There were no immediate details of the Turkish strikes against Syria, nor was it clear who had fired the mortar into Turkish territory.
Residents of Akcakale gathered outside the local mayor’s office, afraid to return to their homes as the dull thud of distant artillery fire rumbled across the town.
U.N. Secretary-General Ban Ki-moon had urged Turkey to keep all channels of communication open with Syria. He later issued a statement calling on “the Syria Government to respect fully the territorial integrity of its neighbours as well as to end the violence against the Syrian people.”
U.S. Secretary of State Hillary Clinton expressed outrage at the mortar from Syria and said Washington would discuss with Ankara what the next steps should be, calling the spread of violence a “very, very dangerous situation”.
Washington sees Turkey as a pivotal player in backing Syria’s opposition and planning for the post-Assad era.

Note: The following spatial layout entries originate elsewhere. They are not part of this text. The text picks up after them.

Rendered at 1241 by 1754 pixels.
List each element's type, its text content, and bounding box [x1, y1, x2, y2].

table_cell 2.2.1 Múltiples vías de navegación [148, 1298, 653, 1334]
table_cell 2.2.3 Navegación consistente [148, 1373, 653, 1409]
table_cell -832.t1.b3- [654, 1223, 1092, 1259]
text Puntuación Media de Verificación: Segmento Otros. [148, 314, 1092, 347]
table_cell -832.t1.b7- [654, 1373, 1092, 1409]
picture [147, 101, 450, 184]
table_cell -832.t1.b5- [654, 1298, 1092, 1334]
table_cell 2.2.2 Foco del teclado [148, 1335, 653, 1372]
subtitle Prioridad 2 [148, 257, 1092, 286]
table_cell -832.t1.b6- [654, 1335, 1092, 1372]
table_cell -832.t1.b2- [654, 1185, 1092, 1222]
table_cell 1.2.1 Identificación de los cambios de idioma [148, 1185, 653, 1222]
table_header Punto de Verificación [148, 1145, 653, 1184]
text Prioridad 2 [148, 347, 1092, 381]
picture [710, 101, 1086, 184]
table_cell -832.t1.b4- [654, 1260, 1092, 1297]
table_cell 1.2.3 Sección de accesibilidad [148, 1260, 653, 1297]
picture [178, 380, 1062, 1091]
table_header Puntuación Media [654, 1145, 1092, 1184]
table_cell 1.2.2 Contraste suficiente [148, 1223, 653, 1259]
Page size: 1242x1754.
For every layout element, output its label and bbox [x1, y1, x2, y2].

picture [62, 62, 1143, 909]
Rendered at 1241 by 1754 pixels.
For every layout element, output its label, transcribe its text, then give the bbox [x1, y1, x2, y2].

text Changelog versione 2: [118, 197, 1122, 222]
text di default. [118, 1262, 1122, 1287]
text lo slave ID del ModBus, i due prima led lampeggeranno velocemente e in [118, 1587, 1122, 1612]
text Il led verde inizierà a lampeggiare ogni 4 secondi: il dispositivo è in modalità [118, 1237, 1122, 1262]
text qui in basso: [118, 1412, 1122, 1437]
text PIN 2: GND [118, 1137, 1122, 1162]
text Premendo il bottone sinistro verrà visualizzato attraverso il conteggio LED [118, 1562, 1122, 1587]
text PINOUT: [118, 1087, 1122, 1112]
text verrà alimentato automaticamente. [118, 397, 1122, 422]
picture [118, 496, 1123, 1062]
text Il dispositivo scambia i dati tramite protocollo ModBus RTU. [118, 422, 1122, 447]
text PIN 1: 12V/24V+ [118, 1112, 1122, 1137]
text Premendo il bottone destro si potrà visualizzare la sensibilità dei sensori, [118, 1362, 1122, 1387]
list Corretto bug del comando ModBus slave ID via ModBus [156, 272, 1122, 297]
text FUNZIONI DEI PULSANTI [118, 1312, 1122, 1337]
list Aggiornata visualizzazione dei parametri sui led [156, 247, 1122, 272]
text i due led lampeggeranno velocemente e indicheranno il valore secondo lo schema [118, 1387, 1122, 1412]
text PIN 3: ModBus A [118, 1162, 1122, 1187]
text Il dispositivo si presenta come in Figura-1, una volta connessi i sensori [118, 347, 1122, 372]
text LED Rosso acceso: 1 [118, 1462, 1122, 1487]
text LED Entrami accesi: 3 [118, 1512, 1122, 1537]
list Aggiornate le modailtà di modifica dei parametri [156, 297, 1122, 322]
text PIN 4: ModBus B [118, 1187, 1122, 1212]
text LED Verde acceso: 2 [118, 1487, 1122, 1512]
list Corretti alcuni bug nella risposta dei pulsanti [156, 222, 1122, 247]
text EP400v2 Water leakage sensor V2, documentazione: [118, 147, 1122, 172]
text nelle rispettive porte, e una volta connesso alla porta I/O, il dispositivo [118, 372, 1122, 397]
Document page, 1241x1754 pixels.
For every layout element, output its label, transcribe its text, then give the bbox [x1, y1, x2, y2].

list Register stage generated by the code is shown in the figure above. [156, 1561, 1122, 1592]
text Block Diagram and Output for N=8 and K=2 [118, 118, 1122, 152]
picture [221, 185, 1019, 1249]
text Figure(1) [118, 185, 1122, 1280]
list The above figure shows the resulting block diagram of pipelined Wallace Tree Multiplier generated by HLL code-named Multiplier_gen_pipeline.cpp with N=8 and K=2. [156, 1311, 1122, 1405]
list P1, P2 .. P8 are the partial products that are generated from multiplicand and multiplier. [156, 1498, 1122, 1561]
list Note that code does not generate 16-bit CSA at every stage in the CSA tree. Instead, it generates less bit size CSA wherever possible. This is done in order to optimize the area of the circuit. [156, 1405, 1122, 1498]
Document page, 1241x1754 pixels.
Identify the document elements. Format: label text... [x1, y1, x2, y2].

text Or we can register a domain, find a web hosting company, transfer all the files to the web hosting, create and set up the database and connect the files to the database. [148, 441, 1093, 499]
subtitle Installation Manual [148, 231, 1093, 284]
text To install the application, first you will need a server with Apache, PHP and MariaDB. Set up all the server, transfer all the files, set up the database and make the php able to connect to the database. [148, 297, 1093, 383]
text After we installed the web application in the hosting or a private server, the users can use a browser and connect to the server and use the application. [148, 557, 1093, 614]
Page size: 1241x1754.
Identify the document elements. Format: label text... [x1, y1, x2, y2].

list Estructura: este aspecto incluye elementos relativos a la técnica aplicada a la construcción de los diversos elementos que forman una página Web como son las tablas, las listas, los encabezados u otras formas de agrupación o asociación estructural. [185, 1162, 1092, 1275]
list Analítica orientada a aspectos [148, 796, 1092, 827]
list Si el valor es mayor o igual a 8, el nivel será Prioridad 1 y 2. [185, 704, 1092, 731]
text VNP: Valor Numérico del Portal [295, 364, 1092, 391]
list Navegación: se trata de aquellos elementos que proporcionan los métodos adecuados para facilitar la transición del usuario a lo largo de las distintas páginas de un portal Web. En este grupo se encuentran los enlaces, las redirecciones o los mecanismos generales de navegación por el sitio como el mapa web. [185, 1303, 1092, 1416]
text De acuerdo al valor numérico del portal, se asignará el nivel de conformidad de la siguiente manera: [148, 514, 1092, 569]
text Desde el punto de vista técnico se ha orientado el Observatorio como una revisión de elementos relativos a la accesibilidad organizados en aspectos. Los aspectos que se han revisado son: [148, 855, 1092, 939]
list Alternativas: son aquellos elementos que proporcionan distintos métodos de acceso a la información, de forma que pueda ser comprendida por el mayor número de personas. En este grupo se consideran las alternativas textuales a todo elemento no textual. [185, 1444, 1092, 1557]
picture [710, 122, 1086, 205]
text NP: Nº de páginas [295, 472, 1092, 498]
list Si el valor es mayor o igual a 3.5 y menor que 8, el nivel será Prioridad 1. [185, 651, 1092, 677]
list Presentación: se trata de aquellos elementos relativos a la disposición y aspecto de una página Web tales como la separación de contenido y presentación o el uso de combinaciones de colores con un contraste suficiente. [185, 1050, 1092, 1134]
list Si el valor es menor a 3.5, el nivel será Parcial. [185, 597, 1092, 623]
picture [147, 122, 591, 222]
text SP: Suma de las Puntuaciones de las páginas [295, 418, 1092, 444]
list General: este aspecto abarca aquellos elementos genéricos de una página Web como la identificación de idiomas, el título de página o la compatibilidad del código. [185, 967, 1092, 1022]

But Ankara has found itself increasingly isolated and frustrated by a lack of international consensus on how to end the conflict.
Turkey’s military response contrasted with its relative restraint when Syria shot down a Turkish reconnaissance jet in June. Ankara increased its military presence along its 900-km (560-mile) border with Syria and called a meeting of NATO’s North Atlantic Council.
That meeting was only the second time in NATO’s 63-year history that members had convened under Article 4 of its charter which provides for consultations when a member state feels its territorial integrity, political independence or security is under threat.
The same article was invoked for the meeting of NATO ambassadors to be held in Brussels later on Wednesday.
Turkish Deputy Prime Minister Bulent Arinc said after the mortar attack: “This latest incident is the last straw. Turkey is a sovereign country. Its own soil has been attacked.”
“There must be a response to this under international law,” he said, according to Turkey’s Cihan news agency.
Some 30,000 people have been killed across Syria, activists say, in an uprising that has grown into a full-scale civil war with sectarian overtones and threatens to draw in regional Sunni Muslim and Shi’ite powers.